__WORK ITEM__. Transcribe the stretch of the Spinoza passage below from "History of reception" through "in our world.".

__PROVIDED TEXT__.
====
Given Spinoza's insistence on a completely ordered world where "necessity" reigns, Good and Evil have no absolute meaning. The world as it exists looks imperfect only because of our limited perception.

History of reception

Pantheist, panentheist, or atheist?

Main article: Spinozism
An unfavorable engraving depiction of philosopher Spinoza, captioned in Latin, "A Jew and an Atheist".

It is a widespread belief that Spinoza equated God with the material universe. He has therefore been called the "prophet"[104] and "prince"[105] and most eminent expounder of pantheism. More specifically, in a letter to Henry Oldenburg he states, "as to the view of certain people that I identify God with Nature (taken as a kind of mass or corporeal matter), they are quite mistaken".[106] For Spinoza, our universe (cosmos) is a mode under two attributes of Thought and Extension. God has infinitely many other attributes which are not present in our world.
====
__RECORDED DATA__.
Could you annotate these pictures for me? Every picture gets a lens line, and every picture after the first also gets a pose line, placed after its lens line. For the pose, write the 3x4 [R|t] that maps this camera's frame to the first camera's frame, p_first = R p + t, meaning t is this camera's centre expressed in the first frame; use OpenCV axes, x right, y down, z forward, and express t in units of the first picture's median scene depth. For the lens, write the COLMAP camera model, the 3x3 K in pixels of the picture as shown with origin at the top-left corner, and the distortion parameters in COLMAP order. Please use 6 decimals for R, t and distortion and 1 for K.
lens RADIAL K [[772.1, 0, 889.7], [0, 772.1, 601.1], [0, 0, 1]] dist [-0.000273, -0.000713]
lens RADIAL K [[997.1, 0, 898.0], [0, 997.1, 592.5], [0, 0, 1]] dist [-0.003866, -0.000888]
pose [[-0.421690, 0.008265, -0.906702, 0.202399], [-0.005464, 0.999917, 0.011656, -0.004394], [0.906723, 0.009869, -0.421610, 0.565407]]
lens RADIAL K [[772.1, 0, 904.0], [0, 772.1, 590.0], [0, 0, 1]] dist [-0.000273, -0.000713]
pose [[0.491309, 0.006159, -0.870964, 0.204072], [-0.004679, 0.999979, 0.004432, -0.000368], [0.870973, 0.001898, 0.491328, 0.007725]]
====
__ANSWER__.
History of reception

Pantheist, panentheist, or atheist?

Main article: Spinozism
An unfavorable engraving depiction of philosopher Spinoza, captioned in Latin, "A Jew and an Atheist".

It is a widespread belief that Spinoza equated God with the material universe. He has therefore been called the "prophet"[104] and "prince"[105] and most eminent expounder of pantheism. More specifically, in a letter to Henry Oldenburg he states, "as to the view of certain people that I identify God with Nature (taken as a kind of mass or corporeal matter), they are quite mistaken".[106] For Spinoza, our universe (cosmos) is a mode under two attributes of Thought and Extension. God has infinitely many other attributes which are not present in our world.